The report chronicles the events surrounding Shoaib's withdrawal from the attack during Pakistan's decisive defeat last month, but is unable to shed any new light on the situation. Curiously, the commission never got to see hard copies of the X-rays that were carried out on his chest and wrists in the immediate aftermath of the match, while two of the three radiologists concerned offer conflicting opinions about the MRI scan that Shoaib underwent three days later.
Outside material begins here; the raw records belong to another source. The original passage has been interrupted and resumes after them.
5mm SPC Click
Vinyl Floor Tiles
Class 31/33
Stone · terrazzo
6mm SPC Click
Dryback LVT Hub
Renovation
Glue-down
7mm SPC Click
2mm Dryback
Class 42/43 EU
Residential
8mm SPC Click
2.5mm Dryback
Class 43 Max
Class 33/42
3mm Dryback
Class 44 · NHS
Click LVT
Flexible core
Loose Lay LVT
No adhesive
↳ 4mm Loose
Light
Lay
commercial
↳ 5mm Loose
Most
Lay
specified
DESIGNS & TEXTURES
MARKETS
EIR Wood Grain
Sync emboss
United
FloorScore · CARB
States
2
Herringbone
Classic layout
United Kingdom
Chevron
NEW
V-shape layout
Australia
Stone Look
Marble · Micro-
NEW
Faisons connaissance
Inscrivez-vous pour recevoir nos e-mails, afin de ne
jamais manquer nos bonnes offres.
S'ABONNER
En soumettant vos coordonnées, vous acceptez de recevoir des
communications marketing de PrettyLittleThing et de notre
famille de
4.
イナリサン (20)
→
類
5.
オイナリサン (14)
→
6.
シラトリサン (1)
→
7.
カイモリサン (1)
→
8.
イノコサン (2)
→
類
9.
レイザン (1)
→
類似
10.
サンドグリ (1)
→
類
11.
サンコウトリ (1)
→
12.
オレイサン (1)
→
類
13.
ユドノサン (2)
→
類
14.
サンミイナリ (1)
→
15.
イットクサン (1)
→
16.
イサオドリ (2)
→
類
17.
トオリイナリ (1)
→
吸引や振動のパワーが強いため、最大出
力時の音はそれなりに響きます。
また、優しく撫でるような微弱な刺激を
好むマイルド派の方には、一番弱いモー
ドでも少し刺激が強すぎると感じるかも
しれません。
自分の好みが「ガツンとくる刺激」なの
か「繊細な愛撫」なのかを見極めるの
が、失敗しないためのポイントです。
One of the radiologists reported that Shoaib was suffering from "muscle contusion with focal haemorrhage and edema", but the other two found nothing unusual about the scans, and it was their diagnosis that was upheld by Dr Mohammad Wajid, the chairman of the commission.
But the confusion is intensified by the bone scan that Shoaib underwent two weeks later, which highlighted an "intense increased uptake" in his 11th rib. "If the injury is so diffuse," states Dr Wajid, "why did it not show up on [the] MRI images of the bone or the muscles surrounding it?" The objective evidence is not conclusive, and it is recommended that Shoaib should undergo one further scan in two weeks' time, to determine once and for all whether he has a stress fracture.
In his final summing-up, and having discussed the less-controversial injuries sustained by Umar Gul, Shabbir Ahmed, Moin Khan and Abdul Razzaq, Dr Wajid makes a series of recommendations, principal among them being the establishment of a database of each player's medical histories. In Shoaib's case, it promises to be a long file.